- **What is asked**:
1. For each statement below, answer yes or no depending on whether the passage on Terneuzen agrees with it, and quote the deciding words from the passage. (a) The Port of Zeeland ranks third among Dutch ports, after Rotterdam and Amsterdam. (b) The port of Terneuzen is first mentioned in 1325. (c) The Braakmandam kept the area behind it from flooding in February 1953.
2. Reproduce word for word the part of the passage on Terneuzen from "The Port of Zeeland, which" to "Rotterdam and Amsterdam.".

- **Passage to read**:
────────────────────

The Port of Zeeland, which includes both the ports of Terneuzen and Vlissingen, is seen as the third port in the Netherlands after Rotterdam and Amsterdam.

The most important water supplies for recreational purposes are the Otheensche Kreek, the Westerschelde and the Braakman. West of the canal is Dow Chemical's main facility in Europe. This chemical giant is currently the largest employer in the province of Zeeland.



The city of Terneuzen was called Ter Nose in the twelfth century and appears in the archives for the first time in 1325. Other forms also occur, such as in 1350 Ter Nessen. The word nesse (= nisse) means headland. Terneuzen was located on a canal that was in direct connection with the city of Ghent. The port of Terneuzen is first mentioned in 1460.

Around 1375 there was a chapel for seafarers, which probably belonged to the decayed parish of Vremdyc or Willemskerke, on the aforementioned headland. Terneuzen probably originated along the Soute Vaert (or Zoutvliet, Oostvaart or Oude Vaart), which formed the connection between the 'Blyde' (also called 'Bleie' or 'Blide') and the Honte, which is an old name for the Western Scheldt. This canal may have been located just a little southeast of the current city centre. The current Oude Vaart district bears witness to this. Terneuzen has been closely related to shipping since its origins, partly due to the canalized watercourse from Gent-Overslag and Axel to the Honte via the aforementioned Soute Vaert or Oude Vaart.
However, the Oude Vaart fell out of use due to a flood in 1376, which created the Braakman, an estuary that reached far inland. This has created a natural waterway to Ghent. Over time, the Braakman has changed into a large creek due to silting and damming. The capstone of this containment process was the Braakmandam in 1952, which considerably improved the land connection between East and West Zeeuws-Vlaanderen. The dam also prevented the area behind from being flooded during the flood disaster of February 1953, but at the same time closed the mussel village of Philippine definitively from a connection with the sea.

────────────────────

(Extracted data entries)

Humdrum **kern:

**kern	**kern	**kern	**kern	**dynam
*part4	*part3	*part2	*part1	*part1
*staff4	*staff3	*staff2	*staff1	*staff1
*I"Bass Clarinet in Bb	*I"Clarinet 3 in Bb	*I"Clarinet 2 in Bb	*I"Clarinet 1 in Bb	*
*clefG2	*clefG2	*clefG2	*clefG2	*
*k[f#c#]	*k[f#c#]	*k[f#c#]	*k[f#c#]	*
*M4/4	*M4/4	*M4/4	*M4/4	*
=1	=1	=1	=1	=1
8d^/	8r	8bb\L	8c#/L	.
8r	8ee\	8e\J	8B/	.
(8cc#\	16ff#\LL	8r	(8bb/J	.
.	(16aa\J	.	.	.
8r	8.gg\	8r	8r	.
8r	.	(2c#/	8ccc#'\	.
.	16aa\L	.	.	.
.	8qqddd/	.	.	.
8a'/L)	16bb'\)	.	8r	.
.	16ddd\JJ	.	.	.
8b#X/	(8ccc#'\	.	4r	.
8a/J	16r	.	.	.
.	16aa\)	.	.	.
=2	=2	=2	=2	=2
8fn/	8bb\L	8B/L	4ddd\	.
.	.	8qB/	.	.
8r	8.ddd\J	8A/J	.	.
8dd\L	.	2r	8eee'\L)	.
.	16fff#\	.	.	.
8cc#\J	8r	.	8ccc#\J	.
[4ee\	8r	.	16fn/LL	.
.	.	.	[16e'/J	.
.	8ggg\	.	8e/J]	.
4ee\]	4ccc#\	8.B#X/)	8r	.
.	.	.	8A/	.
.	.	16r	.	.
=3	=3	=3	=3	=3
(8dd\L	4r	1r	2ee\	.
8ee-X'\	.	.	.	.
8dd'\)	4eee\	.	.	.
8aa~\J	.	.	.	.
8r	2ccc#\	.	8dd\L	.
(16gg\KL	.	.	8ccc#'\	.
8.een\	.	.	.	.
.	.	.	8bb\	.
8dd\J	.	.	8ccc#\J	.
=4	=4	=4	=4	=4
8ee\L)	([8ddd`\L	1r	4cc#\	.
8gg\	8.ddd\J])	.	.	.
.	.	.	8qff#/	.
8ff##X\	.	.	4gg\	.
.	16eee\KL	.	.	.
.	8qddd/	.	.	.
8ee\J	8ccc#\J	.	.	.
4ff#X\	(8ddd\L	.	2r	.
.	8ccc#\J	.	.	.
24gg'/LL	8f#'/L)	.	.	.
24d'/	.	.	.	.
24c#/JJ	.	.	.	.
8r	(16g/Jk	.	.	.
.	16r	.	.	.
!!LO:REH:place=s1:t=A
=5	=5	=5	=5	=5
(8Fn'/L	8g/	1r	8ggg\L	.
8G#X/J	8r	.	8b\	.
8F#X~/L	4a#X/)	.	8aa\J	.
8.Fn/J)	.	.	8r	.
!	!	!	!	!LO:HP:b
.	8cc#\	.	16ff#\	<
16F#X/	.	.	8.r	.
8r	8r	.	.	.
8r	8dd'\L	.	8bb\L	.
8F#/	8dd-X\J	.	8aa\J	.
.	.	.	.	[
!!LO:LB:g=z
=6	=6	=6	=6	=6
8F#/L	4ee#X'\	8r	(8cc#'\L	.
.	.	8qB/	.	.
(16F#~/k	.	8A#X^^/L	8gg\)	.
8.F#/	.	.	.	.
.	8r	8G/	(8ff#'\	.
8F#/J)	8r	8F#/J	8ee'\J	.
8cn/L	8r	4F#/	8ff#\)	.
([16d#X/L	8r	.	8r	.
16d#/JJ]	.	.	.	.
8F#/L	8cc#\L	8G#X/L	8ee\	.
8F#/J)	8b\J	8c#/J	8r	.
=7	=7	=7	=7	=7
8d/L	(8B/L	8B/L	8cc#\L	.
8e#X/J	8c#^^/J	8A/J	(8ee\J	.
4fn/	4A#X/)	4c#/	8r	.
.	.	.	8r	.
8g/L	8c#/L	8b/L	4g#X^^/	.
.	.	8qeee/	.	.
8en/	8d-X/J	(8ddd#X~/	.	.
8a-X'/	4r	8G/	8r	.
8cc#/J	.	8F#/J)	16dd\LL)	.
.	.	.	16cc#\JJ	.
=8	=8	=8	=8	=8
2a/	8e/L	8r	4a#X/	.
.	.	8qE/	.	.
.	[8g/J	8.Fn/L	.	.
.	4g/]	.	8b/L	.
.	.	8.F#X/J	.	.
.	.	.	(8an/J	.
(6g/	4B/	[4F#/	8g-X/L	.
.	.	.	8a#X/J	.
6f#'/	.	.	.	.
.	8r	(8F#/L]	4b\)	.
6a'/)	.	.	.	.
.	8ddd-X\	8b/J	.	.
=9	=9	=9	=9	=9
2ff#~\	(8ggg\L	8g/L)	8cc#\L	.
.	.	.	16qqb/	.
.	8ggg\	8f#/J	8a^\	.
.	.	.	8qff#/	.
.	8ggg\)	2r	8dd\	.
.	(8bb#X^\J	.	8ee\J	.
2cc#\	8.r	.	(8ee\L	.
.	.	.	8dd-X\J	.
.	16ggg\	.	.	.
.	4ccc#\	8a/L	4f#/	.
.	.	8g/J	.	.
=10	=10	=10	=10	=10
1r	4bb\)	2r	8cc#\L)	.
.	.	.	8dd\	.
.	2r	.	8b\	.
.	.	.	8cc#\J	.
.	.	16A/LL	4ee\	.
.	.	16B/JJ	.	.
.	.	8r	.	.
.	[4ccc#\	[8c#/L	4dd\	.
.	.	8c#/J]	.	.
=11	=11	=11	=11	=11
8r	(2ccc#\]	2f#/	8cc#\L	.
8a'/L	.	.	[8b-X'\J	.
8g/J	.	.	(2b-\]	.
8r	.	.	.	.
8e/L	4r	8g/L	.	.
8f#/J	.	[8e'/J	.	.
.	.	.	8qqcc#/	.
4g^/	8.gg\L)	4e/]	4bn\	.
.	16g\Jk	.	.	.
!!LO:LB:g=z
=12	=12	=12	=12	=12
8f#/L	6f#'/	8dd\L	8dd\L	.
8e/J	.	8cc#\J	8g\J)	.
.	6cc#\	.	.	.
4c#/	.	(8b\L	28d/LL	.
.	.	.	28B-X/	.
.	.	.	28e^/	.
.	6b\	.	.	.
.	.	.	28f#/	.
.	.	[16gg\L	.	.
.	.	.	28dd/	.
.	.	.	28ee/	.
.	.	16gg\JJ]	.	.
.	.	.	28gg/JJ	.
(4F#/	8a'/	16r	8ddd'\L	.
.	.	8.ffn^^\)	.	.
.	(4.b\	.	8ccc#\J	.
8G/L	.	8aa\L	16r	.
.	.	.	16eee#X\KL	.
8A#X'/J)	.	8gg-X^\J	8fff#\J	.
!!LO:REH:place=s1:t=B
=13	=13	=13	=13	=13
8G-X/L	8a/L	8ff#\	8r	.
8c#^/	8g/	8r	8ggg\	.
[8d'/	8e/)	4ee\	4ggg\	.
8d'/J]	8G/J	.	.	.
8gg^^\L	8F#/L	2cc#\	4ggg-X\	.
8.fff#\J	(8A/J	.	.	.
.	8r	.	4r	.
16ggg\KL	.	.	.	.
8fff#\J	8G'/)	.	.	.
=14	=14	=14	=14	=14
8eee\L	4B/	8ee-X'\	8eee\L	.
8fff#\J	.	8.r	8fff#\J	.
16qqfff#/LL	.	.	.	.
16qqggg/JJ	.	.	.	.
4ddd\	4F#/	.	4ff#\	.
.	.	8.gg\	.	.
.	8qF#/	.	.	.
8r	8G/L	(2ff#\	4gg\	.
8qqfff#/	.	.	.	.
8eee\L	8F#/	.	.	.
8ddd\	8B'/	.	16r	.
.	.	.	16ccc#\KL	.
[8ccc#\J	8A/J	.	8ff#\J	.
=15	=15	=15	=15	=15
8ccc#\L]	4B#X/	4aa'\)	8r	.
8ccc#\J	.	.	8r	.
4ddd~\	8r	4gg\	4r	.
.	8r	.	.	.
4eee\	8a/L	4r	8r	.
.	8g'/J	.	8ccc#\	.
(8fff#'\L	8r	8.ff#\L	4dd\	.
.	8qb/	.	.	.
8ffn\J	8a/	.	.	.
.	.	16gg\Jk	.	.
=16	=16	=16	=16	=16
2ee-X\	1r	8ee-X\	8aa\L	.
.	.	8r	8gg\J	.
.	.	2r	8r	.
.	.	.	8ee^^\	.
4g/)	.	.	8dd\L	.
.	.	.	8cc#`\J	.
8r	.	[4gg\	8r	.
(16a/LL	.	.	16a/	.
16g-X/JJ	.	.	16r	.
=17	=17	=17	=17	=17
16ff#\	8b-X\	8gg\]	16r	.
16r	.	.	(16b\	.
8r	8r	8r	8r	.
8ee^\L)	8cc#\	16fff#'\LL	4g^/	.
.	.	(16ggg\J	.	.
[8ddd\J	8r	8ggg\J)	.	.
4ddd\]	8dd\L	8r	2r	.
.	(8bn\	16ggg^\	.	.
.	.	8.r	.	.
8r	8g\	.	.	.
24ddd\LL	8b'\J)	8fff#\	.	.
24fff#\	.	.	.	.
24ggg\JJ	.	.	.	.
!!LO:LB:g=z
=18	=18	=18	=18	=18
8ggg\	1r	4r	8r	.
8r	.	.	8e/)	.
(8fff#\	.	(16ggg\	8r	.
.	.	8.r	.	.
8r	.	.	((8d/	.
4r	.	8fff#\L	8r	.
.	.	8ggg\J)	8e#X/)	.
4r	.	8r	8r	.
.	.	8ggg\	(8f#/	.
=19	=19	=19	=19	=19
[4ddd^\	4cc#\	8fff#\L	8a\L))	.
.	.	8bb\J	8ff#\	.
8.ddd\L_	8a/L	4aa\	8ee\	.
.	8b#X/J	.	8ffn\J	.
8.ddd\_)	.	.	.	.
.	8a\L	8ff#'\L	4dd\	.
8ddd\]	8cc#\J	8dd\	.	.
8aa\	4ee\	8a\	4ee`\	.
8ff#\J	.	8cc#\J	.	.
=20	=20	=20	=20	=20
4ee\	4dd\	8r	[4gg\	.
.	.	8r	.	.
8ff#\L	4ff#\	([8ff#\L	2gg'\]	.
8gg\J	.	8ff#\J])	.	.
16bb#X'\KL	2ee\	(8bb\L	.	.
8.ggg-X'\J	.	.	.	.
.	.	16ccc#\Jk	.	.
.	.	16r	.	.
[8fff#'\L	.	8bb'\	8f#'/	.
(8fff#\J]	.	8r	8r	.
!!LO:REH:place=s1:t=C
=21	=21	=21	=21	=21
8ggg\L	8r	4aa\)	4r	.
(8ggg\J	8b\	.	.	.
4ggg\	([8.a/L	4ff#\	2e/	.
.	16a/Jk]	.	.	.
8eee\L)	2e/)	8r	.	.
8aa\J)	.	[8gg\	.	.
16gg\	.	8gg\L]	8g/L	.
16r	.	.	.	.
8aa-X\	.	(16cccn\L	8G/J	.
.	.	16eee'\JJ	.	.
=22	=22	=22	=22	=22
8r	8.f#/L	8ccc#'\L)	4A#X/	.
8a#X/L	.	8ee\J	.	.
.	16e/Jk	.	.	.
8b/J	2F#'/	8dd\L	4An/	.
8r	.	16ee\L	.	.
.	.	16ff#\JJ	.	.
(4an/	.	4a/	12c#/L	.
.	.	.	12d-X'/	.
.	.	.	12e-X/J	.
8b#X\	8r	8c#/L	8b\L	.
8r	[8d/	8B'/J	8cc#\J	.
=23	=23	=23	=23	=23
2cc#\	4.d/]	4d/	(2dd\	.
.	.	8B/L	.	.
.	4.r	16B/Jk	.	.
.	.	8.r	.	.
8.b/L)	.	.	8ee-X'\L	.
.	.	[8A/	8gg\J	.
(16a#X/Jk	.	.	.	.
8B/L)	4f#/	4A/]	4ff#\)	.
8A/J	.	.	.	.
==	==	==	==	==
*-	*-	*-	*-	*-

────────────────────

- **The answers**:
1.
(a) Yes: "is seen as the third port in the Netherlands after Rotterdam and Amsterdam."
(b) No: "The port of Terneuzen is first mentioned in 1460."
(c) Yes: "The dam also prevented the area behind from being flooded during the flood disaster of February 1953"

2.
The Port of Zeeland, which includes both the ports of Terneuzen and Vlissingen, is seen as the third port in the Netherlands after Rotterdam and Amsterdam.